Cuties: Netflix launches promotional poster after controversy

The poster for the French drama, as a trailer, sparked online disapproval and a petition for Netflix to abandon it.

The award-winning drama follows an 11-year-old boy who joins a dance group. Its author says he intends to take on the challenge of sexualizing girls.

Netflix said the photo “was a true representation of the film.”

The image, along with the film’s call and suggestive dance sequences, provoked outrage on the Internet. A petition stating that “sexualizing an ONZE child over the visual arousal of paedophiles” has obtained 25,000 signatures in less than 24 hours.

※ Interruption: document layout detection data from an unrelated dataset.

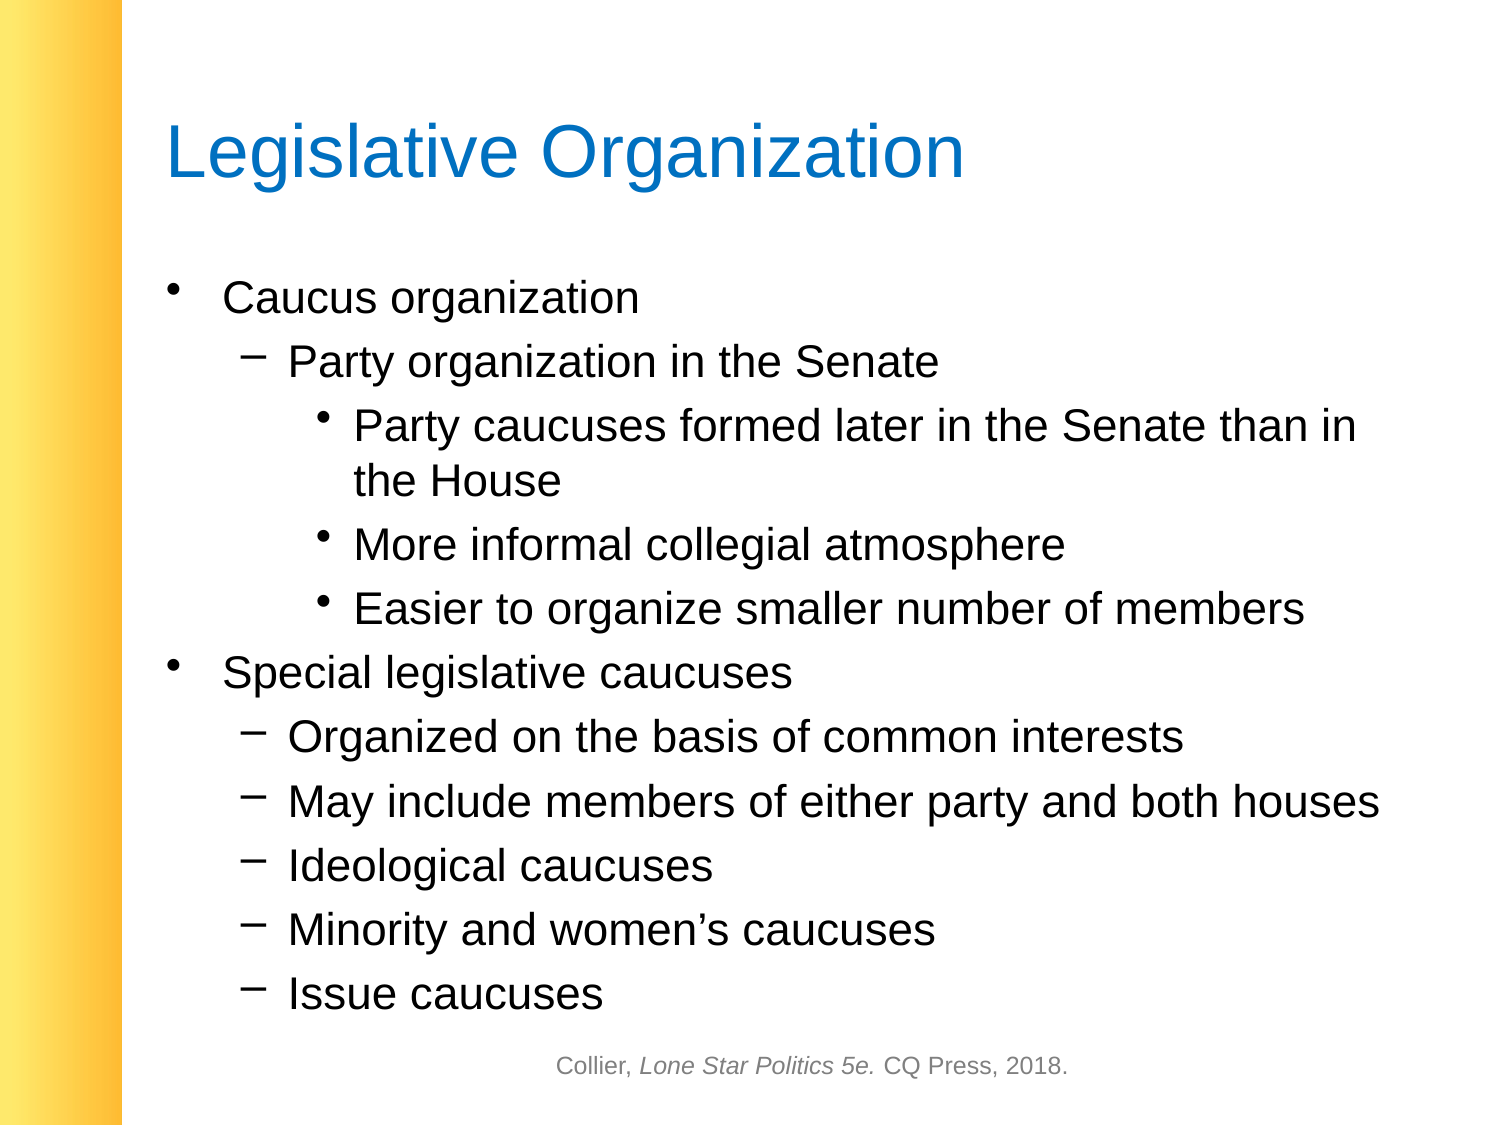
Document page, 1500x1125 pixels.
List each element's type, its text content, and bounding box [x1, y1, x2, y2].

picture [0, 0, 1500, 1125]
list Caucus organization Party organization in the Senate Party caucuses formed later in the Senate than in the House More informal collegial atmosphere Easier to organize smaller number of members Special legislative caucuses Organized on the basis of common interests May include members of either party and both houses Ideological caucuses Minority and women’s caucuses Issue caucuses [150, 259, 1425, 1012]
text_box Collier, Lone Star Politics 5e. CQ Press, 2018. [525, 1042, 1100, 1087]
title Legislative Organization [150, 95, 1464, 283]
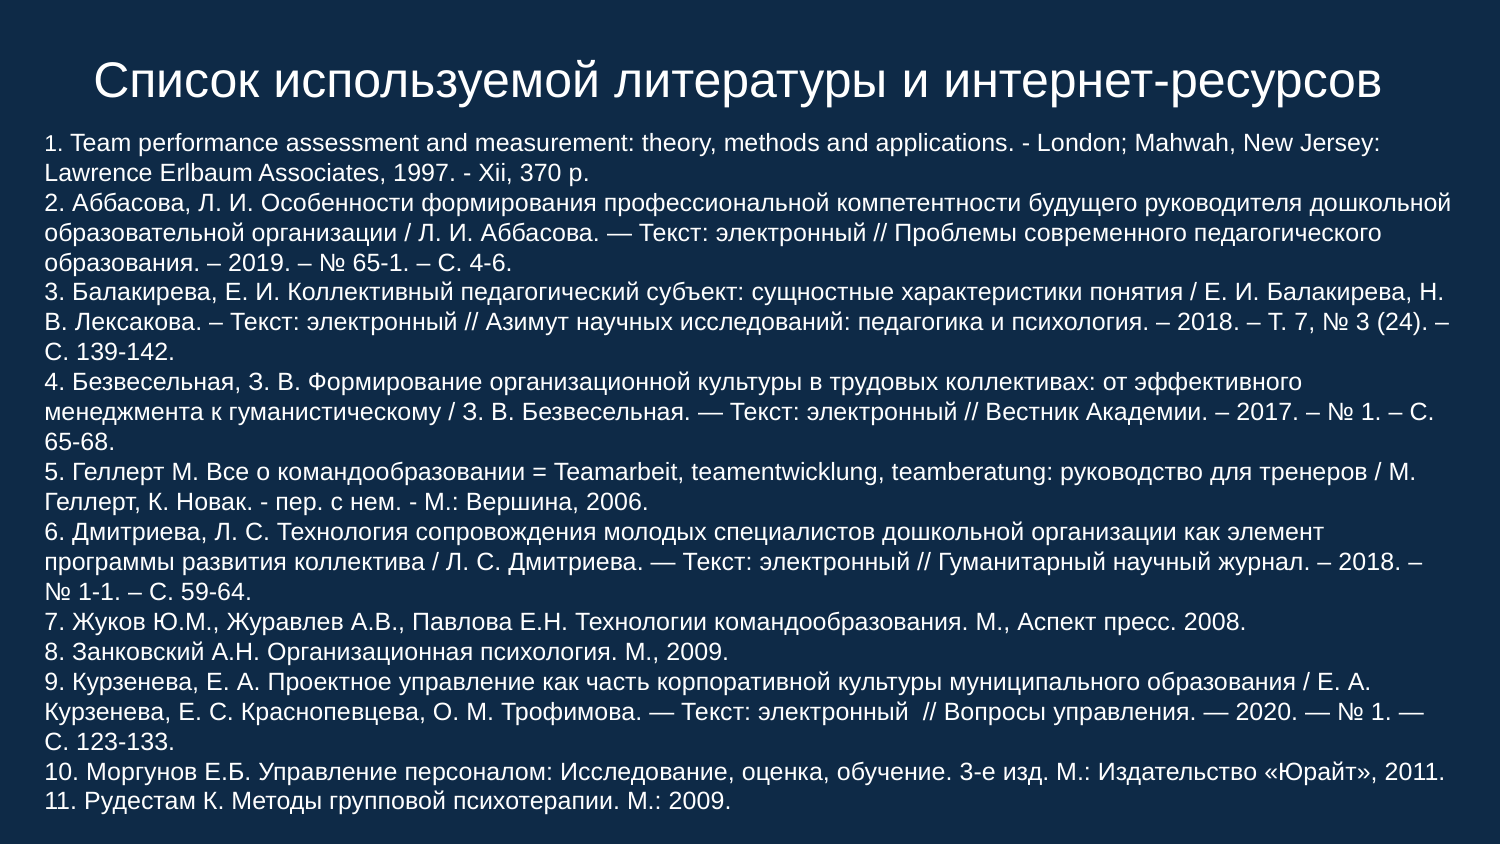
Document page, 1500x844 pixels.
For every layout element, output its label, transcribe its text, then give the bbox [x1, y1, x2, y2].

But director Maimouna Doucouré explained that the story aims to highlight how social media pushes women to imitate sexualized photographs without fully understanding what hides them or the risks involved.

She said to explore the subject after being surprised to see an organization of women in their 11s dancing sensually revealing clothes.

“I saw that some very young women were followed by another 400,000 people on social media and I tried to understand why,” he told CineEuropa.

“There were no specific reasons, apart from the fact that they had posted or at least revealing photos: this is what had earned them this ‘reputation’.

“Today, the sexier and more objective a woman is, the more valuable she is to social media. And when you’re 11, you don’t perceive all those mechanisms, but you have a tendency to imitate, you do the same as the others. to get a similar result.

“It is urgent to communicate, so that a debate takes a stand on the subject.”

Cuties follows Amy, an 11-year-old girl from Senegal, who is torn between her family’s classic and conservative lifestyle and the escape presented through neighboring Angelica and her band of dancers.

He won the French-Senegal filmmaker Doucouré the award for the dramatic direction of world cinema at this year’s Sundance Film Festival.

His original Mignonnes has just been released in French cinemas.

This is not an original Netflix and will hit the platform next month. Many other people on social media have criticized the performances.

After the promotional poster sparked online controversy, Netflix told BBC News, “It was not an accurate representation of the film, so the symbol and description were updated.”

Critics of Sundance films were receptive.

The Hollywood Reporter called the film “captivating but structurally fragile” and said it portrayed a “critical vision of a culture that directs impressionable women towards the hyper-xuization of their bodies.”

Screen Daily stated that “twerk’s view of the bodies of tweens is explicitly designed to surprise a mature in contemplation of the destruction of the present innocence.”

He also noted that Doucouré had created “outrageous musical montages involving close-up shots of the tween crotch making pouting.”

He added: “Doucouré turns out to need to galvanize censorship, but it fails exactly because it’s trying so hard. In the end, it’s fate that also comes to Amy when she learns about the risks of the internet and the limits of selfies.”

More recently in France, Le Monde, the moment of Amy’s transformation into “when Olivia Newton-John reached the level at the end of Grease turned into a sex bomb, in front of a stunned John Travolta”.

His review writes: “The filmmaker deftly refrains from making a judgment about the very particular sexualization of dances. During the dance festival where the Mignonne perform, explosively, the camera is limited to filming the faces of spectators and the jury, where a multitude of reactions can be read.”

Other awards for Doucouré come with the first academy of the Academy for Women’s Gold Scholarship, awarded through the Academy of Motion Picture Arts and Sciences, the Oscars organization, last year. According to Variety, the prize came with a $22,000 ($16,600) grant to help take down Cuties.